While a strict approach rooted in public health evidence would say to do both, we prioritized vaccine mandates while strongly recommending (but not requiring) mask wearing in most indoor settings. We chose to invest our political capital in the intervention with the most durable and effective reduction in the spread of Covid-19, recognizing the tradeoffs in implementing all evidence-based interventions at once.

Skill #5: Think Like a Lawyer

The Covid-19 pandemic did not create a critical need just for epidemiologists but also for lawyers. Controlling a highly contagious airborne virus requires restrictions on individual or group liberties, which invariably triggers lawsuits challenging their necessity, scope, and legality. Consequently, whether the measure being considered was mandatory testing in schools, restrictions on indoor fitness and/or dining, or vaccine mandates, we spent considerable time discussing each extensively with lawyers before enacting them and even more time writing affidavits to defend these measures.

Public health personnel are used to thinking through issues with nuance and considering exceptions to every rule. While restricting civil liberties to protect the public’s health has a strong legal basis, that basis weakens considerably when exceptions to a rule do not have a firm grounding in science or when exceptions are made for some individuals or groups but not others. We spent countless hours, for example, trying to clearly and consistently define “outdoor dining” or “indoor group fitness.”
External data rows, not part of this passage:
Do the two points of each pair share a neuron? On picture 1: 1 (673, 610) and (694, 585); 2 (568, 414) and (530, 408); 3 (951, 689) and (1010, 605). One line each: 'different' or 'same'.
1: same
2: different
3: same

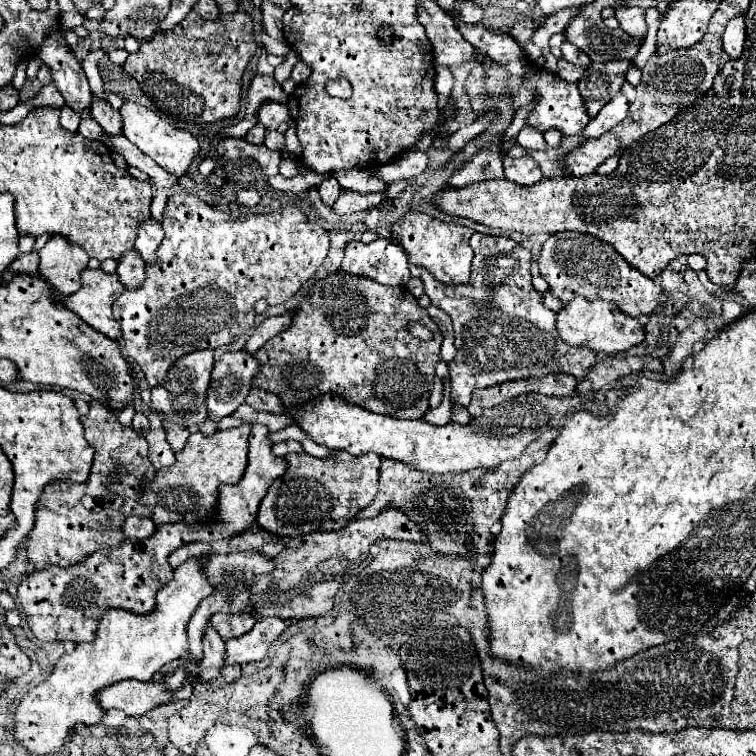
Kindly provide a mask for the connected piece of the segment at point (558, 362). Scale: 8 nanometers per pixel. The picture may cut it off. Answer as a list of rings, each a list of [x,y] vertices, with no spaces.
[[[475,232],[471,236],[469,244],[477,256],[475,274],[481,270],[481,290],[479,290],[477,280],[475,282],[471,280],[467,286],[464,284],[445,285],[439,280],[435,280],[429,272],[419,270],[413,264],[409,266],[413,276],[421,276],[421,280],[425,284],[425,294],[431,298],[431,304],[445,310],[453,322],[457,354],[453,358],[453,362],[449,364],[451,404],[467,408],[471,402],[473,390],[519,380],[519,378],[533,378],[533,376],[565,372],[565,374],[571,374],[571,376],[583,380],[583,376],[587,376],[587,372],[595,366],[597,354],[591,350],[583,350],[579,346],[569,346],[567,342],[561,340],[561,336],[555,328],[557,314],[543,306],[541,294],[531,284],[531,272],[529,272],[531,270],[531,252],[507,236],[485,236],[479,232]]]

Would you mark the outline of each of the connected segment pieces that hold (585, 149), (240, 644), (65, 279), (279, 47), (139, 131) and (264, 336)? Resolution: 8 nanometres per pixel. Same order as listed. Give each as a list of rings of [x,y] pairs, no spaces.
[[[605,132],[601,138],[587,140],[579,148],[571,152],[571,156],[565,158],[565,168],[571,176],[585,176],[593,174],[599,164],[603,164],[609,156],[615,156],[621,152],[619,136],[613,132]]]
[[[263,618],[257,620],[251,632],[227,640],[227,662],[225,664],[243,664],[263,660],[271,642],[275,642],[289,624],[295,620],[279,620],[279,618]]]
[[[51,236],[39,250],[39,274],[53,290],[65,296],[81,288],[79,274],[87,268],[87,262],[87,252],[63,236]]]
[[[263,32],[263,44],[265,50],[268,53],[271,53],[276,56],[284,56],[284,54],[286,55],[289,51],[289,46],[285,40],[284,43],[282,43],[281,40],[269,38],[269,36],[265,34],[265,32]]]
[[[125,102],[125,106],[121,108],[121,116],[123,116],[123,134],[143,154],[151,156],[163,170],[167,170],[169,174],[173,174],[177,178],[187,172],[193,158],[199,154],[199,142],[187,130],[173,128],[169,122],[165,122],[163,118],[159,118],[155,112],[151,112],[145,106],[139,106],[135,102]]]
[[[285,312],[281,316],[271,316],[271,318],[265,318],[253,332],[253,336],[249,338],[249,342],[245,344],[245,352],[251,352],[255,354],[269,338],[277,336],[279,332],[283,332],[285,328],[289,328],[293,320],[293,314],[291,312]]]

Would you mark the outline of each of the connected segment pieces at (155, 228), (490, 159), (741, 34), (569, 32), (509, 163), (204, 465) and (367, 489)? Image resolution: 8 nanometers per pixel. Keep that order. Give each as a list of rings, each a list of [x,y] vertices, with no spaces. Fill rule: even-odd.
[[[149,220],[149,222],[139,224],[139,236],[135,242],[135,250],[141,254],[145,264],[153,264],[157,248],[163,242],[163,236],[165,236],[165,232],[159,222]]]
[[[489,144],[481,148],[459,170],[455,170],[453,176],[447,180],[447,184],[461,188],[473,182],[503,178],[503,156],[505,156],[505,150],[501,144]]]
[[[735,16],[725,28],[723,48],[731,56],[731,60],[737,60],[743,52],[743,44],[745,44],[745,18]]]
[[[583,10],[567,24],[563,34],[567,42],[587,52],[593,62],[633,60],[643,44],[631,40],[623,30],[609,30],[599,18],[585,16]]]
[[[523,156],[523,158],[509,158],[505,160],[505,176],[507,180],[521,184],[521,186],[531,186],[543,180],[543,172],[539,170],[539,164],[535,164],[535,160],[531,156]]]
[[[239,426],[239,428],[227,428],[227,430],[219,430],[213,436],[205,436],[201,432],[195,432],[189,436],[187,444],[183,450],[175,452],[177,462],[169,468],[163,468],[157,472],[155,480],[145,484],[143,482],[143,498],[141,502],[145,506],[151,504],[153,508],[153,516],[151,520],[159,526],[159,524],[171,524],[171,522],[185,522],[185,524],[207,524],[215,518],[215,510],[217,510],[217,494],[219,494],[219,486],[221,484],[237,484],[247,468],[247,438],[249,438],[249,426]]]
[[[337,452],[331,458],[315,458],[309,454],[287,454],[287,472],[273,482],[261,500],[257,522],[275,536],[303,536],[311,532],[339,530],[355,518],[359,510],[369,506],[377,494],[377,478],[381,458],[375,454],[347,456]]]

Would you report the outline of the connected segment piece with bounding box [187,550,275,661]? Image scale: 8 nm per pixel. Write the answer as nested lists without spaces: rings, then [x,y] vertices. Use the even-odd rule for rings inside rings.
[[[255,550],[233,552],[233,554],[225,554],[225,556],[223,554],[211,554],[209,556],[209,560],[203,566],[203,572],[213,586],[213,594],[207,596],[207,600],[203,600],[203,604],[199,604],[199,608],[195,610],[195,614],[187,626],[189,657],[192,660],[200,661],[203,656],[201,642],[209,616],[213,616],[215,612],[225,612],[225,614],[251,612],[251,602],[249,602],[251,584],[255,584],[257,576],[273,572],[273,570],[275,570],[275,560],[261,554],[261,552],[255,552]]]

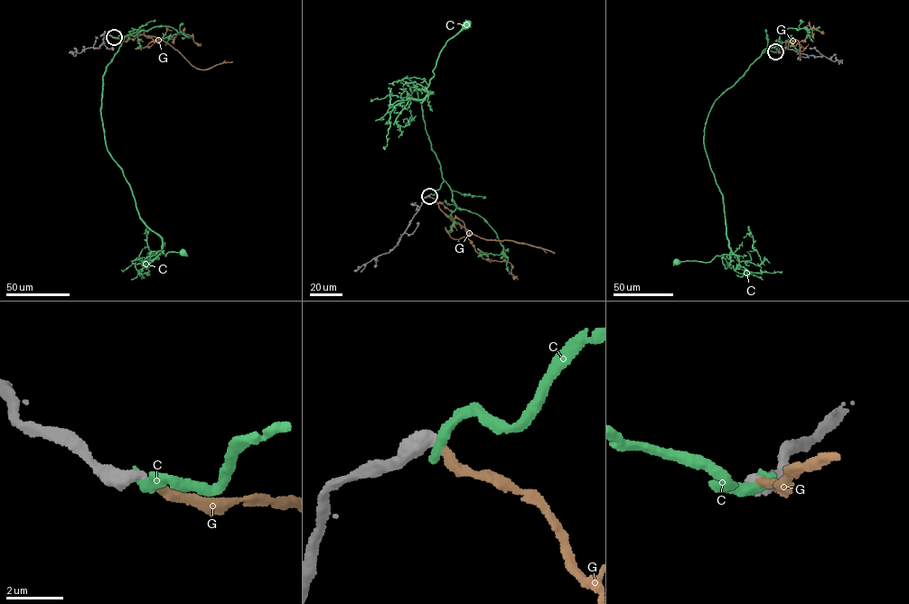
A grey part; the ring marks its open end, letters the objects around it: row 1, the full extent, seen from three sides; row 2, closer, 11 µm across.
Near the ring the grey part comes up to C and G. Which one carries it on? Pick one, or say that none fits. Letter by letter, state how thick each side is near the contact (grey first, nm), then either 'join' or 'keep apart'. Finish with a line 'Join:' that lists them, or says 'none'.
C: 600/460 nm | keep apart
G: 500/280 nm | join
Join: G

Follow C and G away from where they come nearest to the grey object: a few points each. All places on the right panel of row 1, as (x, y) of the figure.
C: (775, 51), (765, 51), (726, 89), (705, 125), (704, 148), (723, 197), (730, 252), (705, 263), (676, 262)
G: (774, 51), (783, 51), (790, 41), (795, 39), (799, 43), (800, 60), (801, 46)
The U.S. Supreme Court specifically highlighted the challenge of consistency when it ruled, for example, that New York State’s Covid-19 restrictions on capacity at houses of worship can be no stricter than those imposed on commercial settings. Public health leaders need to understand how to think like a lawyer from the outset — for example, understanding concepts such as “undue burden,” “arbitrary and capricious” regulation, and “the takings clause” — to ensure that whatever policies they seek to implement will withstand scrutiny.

Earlier tensions between New York State and New York City government officials only increased the difficulty of addressing these challenges. First, a February 2020 executive order by Governor Andrew Cuomo suspended New York City’s traditional legal powers to regulate public health threats and gave broad powers to the governor and state health commissioner. Second, the state’s leadership did not routinely coordinate policy and regulatory decisions with the city.

The Training Imperative

In the United States, public health agencies are at a critical juncture with substantial new resources being made available for additional personnel while many leadership positions are vacant. Filling the deficit in public health leadership will require multiple initiatives.
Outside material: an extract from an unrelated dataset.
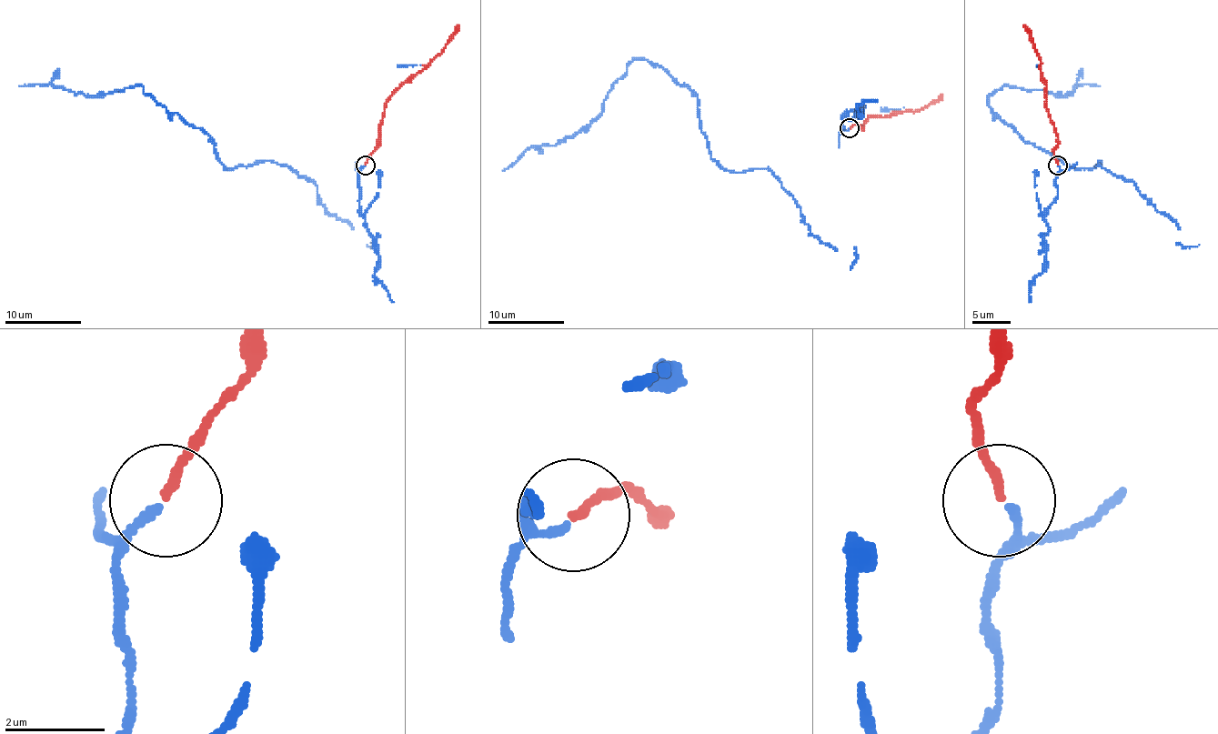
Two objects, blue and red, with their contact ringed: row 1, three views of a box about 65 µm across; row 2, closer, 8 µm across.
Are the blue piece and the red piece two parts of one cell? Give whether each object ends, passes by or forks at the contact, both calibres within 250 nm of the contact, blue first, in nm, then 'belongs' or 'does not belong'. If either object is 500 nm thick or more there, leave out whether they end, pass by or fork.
blue passes by; red ends there; 110 nm thick on the blue side, 170 nm on the other; belongs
First, the CDC and graduate schools of public health, public policy, and management should develop training specifically tailored to public health leaders. While standard components of leadership training remain critical, these courses need to build competency in the unique skills we have highlighted above, and training should be encouraged both for public health executives and talented personnel who may become leaders in the next few years.
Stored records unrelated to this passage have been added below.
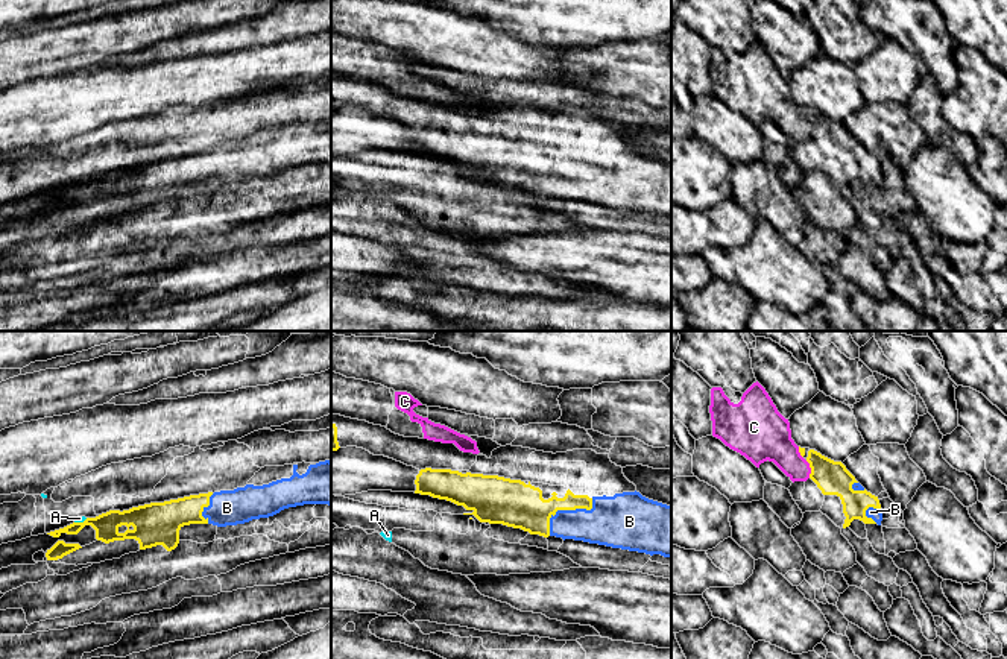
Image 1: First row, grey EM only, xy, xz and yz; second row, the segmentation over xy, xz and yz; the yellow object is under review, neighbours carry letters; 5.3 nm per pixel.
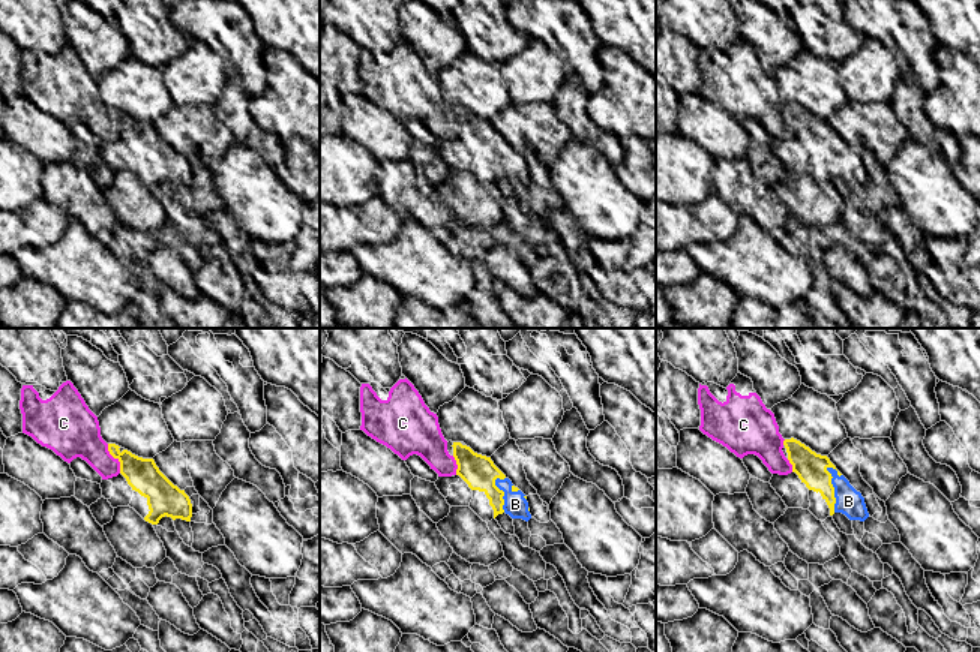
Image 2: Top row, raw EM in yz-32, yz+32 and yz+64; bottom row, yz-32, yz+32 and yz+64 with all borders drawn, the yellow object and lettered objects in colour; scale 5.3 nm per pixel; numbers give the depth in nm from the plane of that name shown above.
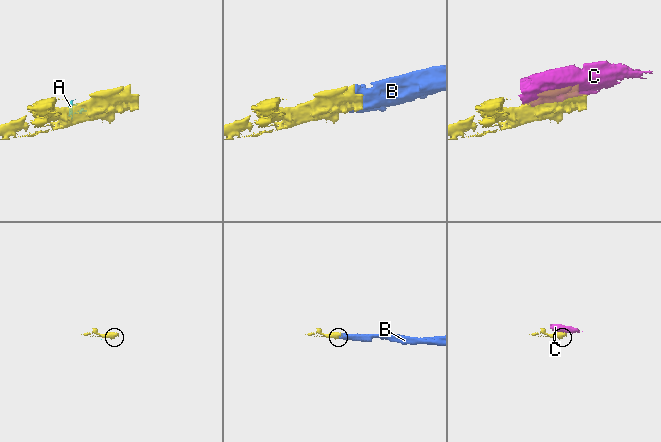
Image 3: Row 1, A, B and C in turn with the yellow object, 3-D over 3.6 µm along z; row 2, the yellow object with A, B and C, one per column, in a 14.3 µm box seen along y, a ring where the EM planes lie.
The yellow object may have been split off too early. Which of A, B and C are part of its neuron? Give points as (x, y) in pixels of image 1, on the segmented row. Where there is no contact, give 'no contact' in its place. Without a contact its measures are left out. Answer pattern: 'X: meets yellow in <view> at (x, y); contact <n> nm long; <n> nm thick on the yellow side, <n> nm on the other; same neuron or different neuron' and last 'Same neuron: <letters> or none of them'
A: meets yellow in xy at (81, 523); contact 80 nm long; 130 nm thick on the yellow side, 30 nm on the other; different neuron
B: meets yellow in xz at (567, 509); contact 300 nm long; 240 nm thick on the yellow side, 260 nm on the other; same neuron
C: meets yellow in yz at (811, 469); contact 100 nm long; 180 nm thick on the yellow side, 200 nm on the other; different neuron
Same neuron: B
Second, government and academic entities hosting pandemic response exercises (e.g., so-called “tabletop” exercises) should ensure that these go beyond exploring how leaders manage technical or logistical challenges, such as a new virus or the shortage of a specific supply, and should include scenarios in which there is rampant misinformation, tradeoffs between perceived threats to freedoms and public health actions, and lawsuits challenging public health actions.

Third, public health leaders should bolster their communications and policy analysis staff and use them regularly during emergencies to test different ways to frame recommendations and explain complex information.

It is widely recognized that another pandemic is inevitable. We should start taking steps immediately to ensure that public health officials have the leadership skills required to stop them.